Liam Neeson (Cold Pursuit) is a genre unto himself at this point. Because of that, you know this genre and you know this plot. Which doesn’t make it unwatchable, but it isn’t the adrenaline rush of, say, the Taken movies. Director and co-writer Mark Williams (Ozark) tries to elevate the tale of corruption, love, and honor through the relationships. But, frankly, the most impressive part of the movie is how it makes the five main characters (and one minor) feel like a whole world. I think maybe one other actor outside of these says any line at all over the 90 minutes.

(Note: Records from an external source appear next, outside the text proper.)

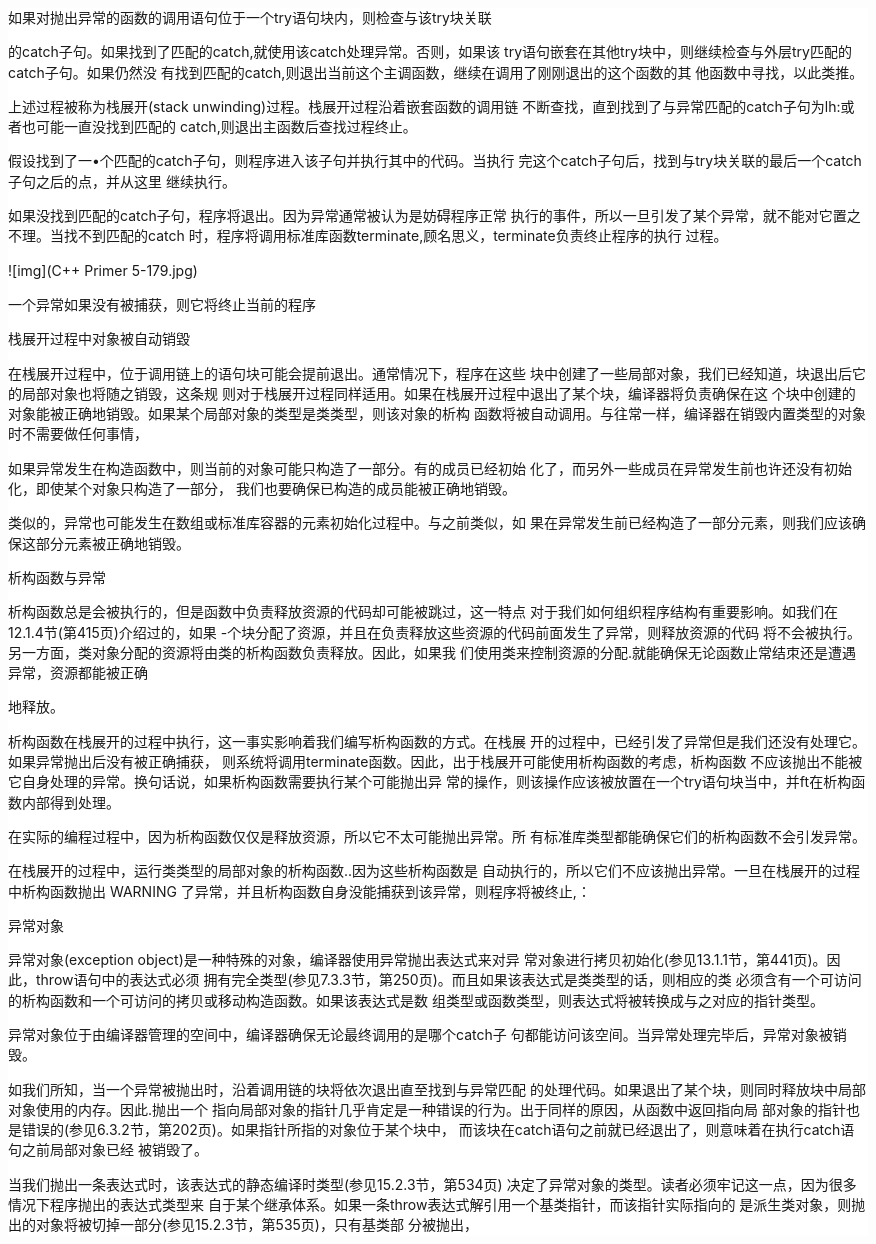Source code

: 如果对抛出异常的函数的调用语句位于一个try语句块内，则检查与该try块关联

的catch子句。如果找到了匹配的catch,就使用该catch处理异常。否则，如果该 try语句嵌套在其他try块中，则继续检查与外层try匹配的catch子句。如果仍然没 有找到匹配的catch,则退出当前这个主调函数，继续在调用了刚刚退出的这个函数的其 他函数中寻找，以此类推。

上述过程被称为栈展开(stack unwinding)过程。栈展开过程沿着嵌套函数的调用链 不断查找，直到找到了与异常匹配的catch子句为lh:或者也可能一直没找到匹配的 catch,则退出主函数后查找过程终止。

假设找到了一•个匹配的catch子句，则程序进入该子句并执行其中的代码。当执行 完这个catch子句后，找到与try块关联的最后一个catch子句之后的点，并从这里 继续执行。

如果没找到匹配的catch子句，程序将退出。因为异常通常被认为是妨碍程序正常 执行的事件，所以一旦引发了某个异常，就不能对它置之不理。当找不到匹配的catch 时，程序将调用标准库函数terminate,顾名思义，terminate负责终止程序的执行 过程。

![img](C++  Primer 5-179.jpg)



一个异常如果没有被捕获，则它将终止当前的程序



栈展开过程中对象被自动销毀

在桟展开过程中，位于调用链上的语句块可能会提前退出。通常情况下，程序在这些 块中创建了一些局部对象，我们已经知道，块退出后它的局部对象也将随之销毁，这条规 则对于栈展开过程同样适用。如果在栈展开过程中退出了某个块，编译器将负责确保在这 个块中创建的对象能被正确地销毁。如果某个局部对象的类型是类类型，则该对象的析构 函数将被自动调用。与往常一样，编译器在销毁内置类型的对象时不需要做任何事情，

如果异常发生在构造函数中，则当前的对象可能只构造了一部分。有的成员已经初始 化了，而另外一些成员在异常发生前也许还没有初始化，即使某个对象只构造了一部分， 我们也要确保已构造的成员能被正确地销毁。

类似的，异常也可能发生在数组或标准库容器的元素初始化过程中。与之前类似，如 果在异常发生前已经构造了一部分元素，则我们应该确保这部分元素被正确地销毁。

析构函数与异常

析构函数总是会被执行的，但是函数中负责释放资源的代码却可能被跳过，这一特点 对于我们如何组织程序结构有重要影响。如我们在12.1.4节(第415页)介绍过的，如果 -个块分配了资源，并且在负责释放这些资源的代码前面发生了异常，则释放资源的代码 将不会被执行。另一方面，类对象分配的资源将由类的析构函数负责释放。因此，如果我 们使用类来控制资源的分配.就能确保无论函数止常结朿还是遭遇异常，资源都能被正确

地释放。

析构函数在栈展开的过程中执行，这一事实影响着我们编写析构函数的方式。在栈展 开的过程中，已经引发了异常但是我们还没有处理它。如果异常抛出后没有被正确捕获， 则系统将调用terminate函数。因此，出于栈展开可能使用析构函数的考虑，析构函数 不应该抛出不能被它自身处理的异常。换句话说，如果析构函数需要执行某个可能抛出异 常的操作，则该操作应该被放置在一个try语句块当中，并ft在析构函数内部得到处理。

在实际的编程过程中，因为析构函数仅仅是释放资源，所以它不太可能抛出异常。所 有标准库类型都能确保它们的析构函数不会引发异常。

在栈展开的过程中，运行类类型的局部对象的析构函数..因为这些析构函数是 自动执行的，所以它们不应该抛出异常。一旦在栈展开的过程中析构函数抛出 WARNING 了异常，并且析构函数自身没能捕获到该异常，则程序将被终止,：

异常对象

异常对象(exception object)是一种特殊的对象，编译器使用异常抛出表达式来对异 常对象进行拷贝初始化(参见13.1.1节，第441页)。因此，throw语句中的表达式必须 拥有完全类型(参见7.3.3节，第250页)。而且如果该表达式是类类型的话，则相应的类 必须含有一个可访问的析构函数和一个可访问的拷贝或移动构造函数。如果该表达式是数 组类型或函数类型，则表达式将被转换成与之对应的指针类型。

异常对象位于由编译器管理的空间中，编译器确保无论最终调用的是哪个catch子 句都能访问该空间。当异常处理完毕后，异常对象被销毁。

如我们所知，当一个异常被抛出时，沿着调用链的块将依次退出直至找到与异常匹配 的处理代码。如果退出了某个块，则同时释放块中局部对象使用的内存。因此.抛出一个 指向局部对象的指针几乎肯定是一种错误的行为。出于同样的原因，从函数中返回指向局 部对象的指针也是错误的(参见6.3.2节，第202页)。如果指针所指的对象位于某个块中， 而该块在catch语句之前就已经退出了，则意味着在执行catch语句之前局部对象已经 被销毁了。

当我们抛出一条表达式时，该表达式的静态编译时类型(参见15.2.3节，第534页) 决定了异常对象的类型。读者必须牢记这一点，因为很多情况下程序抛出的表达式类型来 自于某个继承体系。如果一条throw表达式解引用一个基类指针，而该指针实际指向的 是派生类对象，则抛出的对象将被切掉一部分(参见15.2.3节，第535页)，只有基类部 分被抛出，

Kate Walsh (Umbrella Academy) plays opposite Neeson, and does it with a backbone, which was appreciated as she’s the only woman in the movie. Jeffrey Donovan (Burn Notice) and Robert Patrick make a solid OG FBI team. Donovan, in particular, plays against type in some nice ways. And Anthony Ramos (Godzilla: King of Monsters) at least tries to infuse his (slightly insultingly) stock character with some depth. But Jai Courtney (Terminator: Genisys) is just a stock character with no depth and without even the depth of clever evil that makes him interesting to follow or to bring down. He’s just a frat-boy punk in a suit.

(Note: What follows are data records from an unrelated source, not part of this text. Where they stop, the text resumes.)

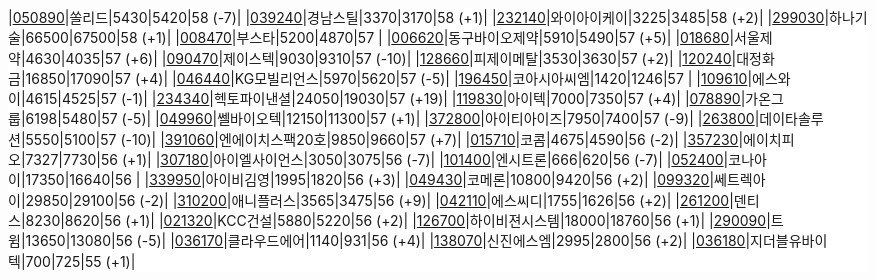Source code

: |[050890](https://finance.daum.net/quotes/A050890)|쏠리드|5430|5420|58 (-7)|
|[039240](https://finance.daum.net/quotes/A039240)|경남스틸|3370|3170|58 (+1)|
|[232140](https://finance.daum.net/quotes/A232140)|와이아이케이|3225|3485|58 (+2)|
|[299030](https://finance.daum.net/quotes/A299030)|하나기술|66500|67500|58 (+1)|
|[008470](https://finance.daum.net/quotes/A008470)|부스타|5200|4870|57 |
|[006620](https://finance.daum.net/quotes/A006620)|동구바이오제약|5910|5490|57 (+5)|
|[018680](https://finance.daum.net/quotes/A018680)|서울제약|4630|4035|57 (+6)|
|[090470](https://finance.daum.net/quotes/A090470)|제이스텍|9030|9310|57 (-10)|
|[128660](https://finance.daum.net/quotes/A128660)|피제이메탈|3530|3630|57 (+2)|
|[120240](https://finance.daum.net/quotes/A120240)|대정화금|16850|17090|57 (+4)|
|[046440](https://finance.daum.net/quotes/A046440)|KG모빌리언스|5970|5620|57 (-5)|
|[196450](https://finance.daum.net/quotes/A196450)|코아시아씨엠|1420|1246|57 |
|[109610](https://finance.daum.net/quotes/A109610)|에스와이|4615|4525|57 (-1)|
|[234340](https://finance.daum.net/quotes/A234340)|헥토파이낸셜|24050|19030|57 (+19)|
|[119830](https://finance.daum.net/quotes/A119830)|아이텍|7000|7350|57 (+4)|
|[078890](https://finance.daum.net/quotes/A078890)|가온그룹|6198|5480|57 (-5)|
|[049960](https://finance.daum.net/quotes/A049960)|쎌바이오텍|12150|11300|57 (+1)|
|[372800](https://finance.daum.net/quotes/A372800)|아이티아이즈|7950|7400|57 (-9)|
|[263800](https://finance.daum.net/quotes/A263800)|데이타솔루션|5550|5100|57 (-10)|
|[391060](https://finance.daum.net/quotes/A391060)|엔에이치스팩20호|9850|9660|57 (+7)|
|[015710](https://finance.daum.net/quotes/A015710)|코콤|4675|4590|56 (-2)|
|[357230](https://finance.daum.net/quotes/A357230)|에이치피오|7327|7730|56 (+1)|
|[307180](https://finance.daum.net/quotes/A307180)|아이엘사이언스|3050|3075|56 (-7)|
|[101400](https://finance.daum.net/quotes/A101400)|엔시트론|666|620|56 (-7)|
|[052400](https://finance.daum.net/quotes/A052400)|코나아이|17350|16640|56 |
|[339950](https://finance.daum.net/quotes/A339950)|아이비김영|1995|1820|56 (+3)|
|[049430](https://finance.daum.net/quotes/A049430)|코메론|10800|9420|56 (+2)|
|[099320](https://finance.daum.net/quotes/A099320)|쎄트렉아이|29850|29100|56 (-2)|
|[310200](https://finance.daum.net/quotes/A310200)|애니플러스|3565|3475|56 (+9)|
|[042110](https://finance.daum.net/quotes/A042110)|에스씨디|1755|1626|56 (+2)|
|[261200](https://finance.daum.net/quotes/A261200)|덴티스|8230|8620|56 (+1)|
|[021320](https://finance.daum.net/quotes/A021320)|KCC건설|5880|5220|56 (+2)|
|[126700](https://finance.daum.net/quotes/A126700)|하이비젼시스템|18000|18760|56 (+1)|
|[290090](https://finance.daum.net/quotes/A290090)|트윔|13650|13080|56 (-5)|
|[036170](https://finance.daum.net/quotes/A036170)|클라우드에어|1140|931|56 (+4)|
|[138070](https://finance.daum.net/quotes/A138070)|신진에스엠|2995|2800|56 (+2)|
|[036180](https://finance.daum.net/quotes/A036180)|지더블유바이텍|700|725|55 (+1)|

Basically, for a 90 minute distraction, it isn’t awful. For a movie, it’s marginal at best. Even for a Liam Neeson actioner, it’s marginal. As the actor ages, there is less and less he can do for those scenes. He’s slowly becoming like Edward Woodward’s The Equalizer. And there’s nothing really wrong with that, but this is a transition film between those extremes, and isn’t quite comfortable in either. On the up side, there is clever enough story to give some tired tropes a nice polish.